"Von dem Patriarchen, so dick und rot und freundlich der
Prälat auch ist, findet sich der Tempelherr gleich beim ersten Anblick
abgestoßen. »Wär' nicht mein Mann!« sagt er vor sich hin. Dieser Patriarch
von Jerusalem ist eine geschichtliche Person; er hieß Heraklius, und in
einer der schon erwähnten handschriftlichen Noten bedauert Lessing, dass
derselbe in seinem Stücke noch bei Weitem so schlecht nicht erscheine, wie
in der Geschichte. Dass nämlich dieser Kirchenfürst zugleich ein höchst
unsittlicher Mensch war, der mit der Königin Sibylle von Jerusalem im
anstößigsten Verhältnis lebte, und ein feiger Mensch, der in der Stunde der
Gefahr das heilige Kreuz, das er im Heere zu führen hatte, einem Andern
überließ, hat der Dichter als nicht zu seinem Zwecke gehörig beiseite
gelassen, um den Mann mit einfachen, aber um so stärkeren Zügen nur als
Hierarchen, als das Urbild eines Pfaffen,
wie er nicht sein soll, zu zeichnen. Wie er sich in seinem Prunk gefällt,
der einem christlichen Seelenhirten übel ansteht, so liegt ihm auch alles
andere eher als das Heil der ihm anvertrauten Seelen am Herzen; er hat seine
Hände in allen politischen Händeln, er weiß alles auszukundschaften und
sucht alles an verborgenen Fäden zu seinen Zwecken zu lenken. Diese Zwecke
laufen, wenn man ihn hört, alle in dem Wohl der Christenheit, in der
größeren Ehre Gottes, zusammen; was zu diesem Zwecke zu tun sei, das hat der
Laie vom Priester, vom Bischof, zu vernehmen, und seiner Anweisung wie der
Stimme eines Engels ohne viel Grübeln zu gehorchen; vor diesem höchsten
Gebot hat jede scheinbar entgegenstehende Pflicht als eitle Vorspiegelung
der sich überhebenden Vernunft zurückzutreten; selbst Verrat und Mord sind
nicht nur erlaubt, sondern Pflicht, wenn zu größeren Ehre Gottes der
Priester sie vorschreibt. Dass hinter der größeren Ehre Gottes nur die
größere Ehre der Hierarchie, hinter dem Wohl der Christenheit nur das
Wohlsein der Pfaffheit steckt, versteht sich bei dergleichen Mitteln von
selbst.
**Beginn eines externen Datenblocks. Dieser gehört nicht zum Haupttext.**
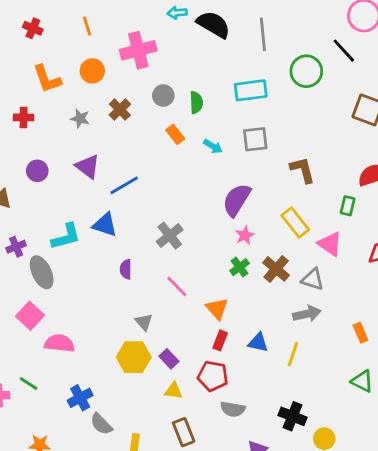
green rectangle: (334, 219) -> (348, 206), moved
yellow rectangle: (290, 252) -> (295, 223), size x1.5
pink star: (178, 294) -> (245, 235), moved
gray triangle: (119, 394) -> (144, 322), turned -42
Einem solchen Hierarchen ist dann natürlich am Christentum das
äußere Bekenntnis die Hauptsache; mag der Jude das Christenkind, menschlich
genommen, noch so gut erzogen haben, da er es nicht nach dem christlichen
Katechismus erzogen hat, so kann ihm jenes nichts helfen, er wird verbrannt;
und hat er vollends in gar keiner positiven Religion, nur rein vernünftig
erzogen, so ist das noch schlimmer; lieber ein falscher Glaube, als gar kein
Glaube; dabei hofft der Priester auch den weltlichen Machthaber zu fassen;
er will ihm begreiflich machen, wie gefährlich selbst für den Staat es ist,
wenn der Mensch nicht glauben darf. Mit ähnlichen Gründen hatte Melchior
Göze gegen Lessing als den Herausgeber der Fragmente die weltliche Obrigkeit
aufgerufen; auch die fast komisch aus dem Zeitkostüm fallende Äußerung des
Patriarchen über das Theater (IV,2) erinnert an Gözes Eifern gegen diese
Anstalt; kein Wunder, dass damals alle Welt mit Fingern auf den Hauptpastor
von Hamburg als das Urbild des Patriarchen im »Nathan« deutete. Und da,
solange es Kirchen gibt, gewiss jedem Zuschauer oder Leser ein geistlicher
Würdenträger aus seiner Nähe einfallen wird, der demselben zum Verwechseln
ähnlich sieht, so wird der Patriarch immer eine populäre, auch für den
Schauspieler dankbare Figur bleiben.
Wie dem Pharisäer in Christi Gleichnisreden der Zöllner, dem Priester und
Leviten der Samariter, so steht in Lessings Drama dem Patriarchen der
Klosterbruder gegenüber."
(aus: David Friedrich Strauß, Über Lessings Nathan. Ein Vortrag (1863),
in: Bohnen (Hg.) (1984), Lessings »Nathan der Weise«, S.11-45, h: S.33f.; an die moderne Rechtschreibung angepasst, G. E.)